Monday, July 22, 2019

sabr - Why do prices/volatilitie differ from those prediced by models, if the models are used for pricing?


I am wondering how traders come up with prices that are not perfectly explained by the models common for the respective products they are trading. If they use a pricing library, this library should present them a price which is consistent with the model. This would mean market prices should be matched by the most common model quite well.


For example, I am studying the SABR model, which to my understanding is a common model for interest rate swaptions. But the best fit of the model to the market data is not extremely good. Where are these prices coming from; in other words: how did the traders come up with these implied volatilities?

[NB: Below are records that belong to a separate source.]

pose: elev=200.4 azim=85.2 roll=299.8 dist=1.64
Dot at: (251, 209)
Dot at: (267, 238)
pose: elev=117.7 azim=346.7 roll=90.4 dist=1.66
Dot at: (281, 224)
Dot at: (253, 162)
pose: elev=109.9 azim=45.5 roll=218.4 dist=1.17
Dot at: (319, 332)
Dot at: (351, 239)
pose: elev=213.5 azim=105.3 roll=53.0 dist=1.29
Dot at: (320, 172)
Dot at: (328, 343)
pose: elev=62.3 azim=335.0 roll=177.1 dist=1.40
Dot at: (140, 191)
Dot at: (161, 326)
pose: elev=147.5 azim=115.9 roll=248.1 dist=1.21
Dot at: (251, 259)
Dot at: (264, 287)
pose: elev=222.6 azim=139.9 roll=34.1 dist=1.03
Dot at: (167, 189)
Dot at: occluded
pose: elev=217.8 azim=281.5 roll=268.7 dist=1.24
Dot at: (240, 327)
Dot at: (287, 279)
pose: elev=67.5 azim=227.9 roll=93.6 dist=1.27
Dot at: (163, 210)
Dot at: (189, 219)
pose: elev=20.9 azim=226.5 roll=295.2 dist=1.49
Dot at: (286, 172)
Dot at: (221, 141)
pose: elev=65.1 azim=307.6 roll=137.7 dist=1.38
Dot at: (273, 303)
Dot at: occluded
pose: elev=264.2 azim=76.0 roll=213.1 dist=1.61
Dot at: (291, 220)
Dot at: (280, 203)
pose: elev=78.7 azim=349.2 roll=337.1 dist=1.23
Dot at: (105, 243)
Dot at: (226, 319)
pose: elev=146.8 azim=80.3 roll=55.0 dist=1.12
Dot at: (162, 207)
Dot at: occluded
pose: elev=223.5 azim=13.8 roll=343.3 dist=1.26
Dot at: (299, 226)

Example from the paper Managing Smile Risk by Hagan et al.: enter image description here The implied volatilities in the market don't look like there could be a common model that explains (interpolates) them all perfectly. How did those prices come to be?



Answer



The simplest answer is that prices are not derived from the models. Prices are a result of trading in the market and express the sum of the information and opinions of all market participants at the time.



Despite what many academics would like you to believe, markets participants are not always perfectly rational and not always 100% motivated by the maximum utility of their money. There are many human decisions that drive market choices.


Sometimes a trader has to pay the bills (or go on vacation, or put Jimmy through school, or quickly max out your IRA contribution, whatever..) In aggregate, we can assume market efficiency is somewhat true, but even then there is a big gap between the models and reality.


The better way to think about any model is that it is a way to describe what the market price represents by wrapping it in a mathematical framework. The nice thing is that if the model is any good it allows you to understand some specific things about what the market believes (in aggregate) based on the price of the asset.


A good example is interpreting the future price volatility implied by an asset's option price. By using an option pricing model we are able to calculate the Implied Volatility based on market prices created by people trading in the market. This is literally using a model to infer the range of probable price movement of an asset based on the price of the option contract.


Once you are comfortable that the model is a good representation of the pricing mechanism, you can also use the model to do what-if analysis of the pricing based on your assumptions of what will happen. This allows you to engineer trades to perform specific functions in your portfolio, such as hedges or balancing risks.


It is a serious mistake to believe that market prices are a result of the model. Check out Long Term Capital Management for an example of what can happen when you make that mistake.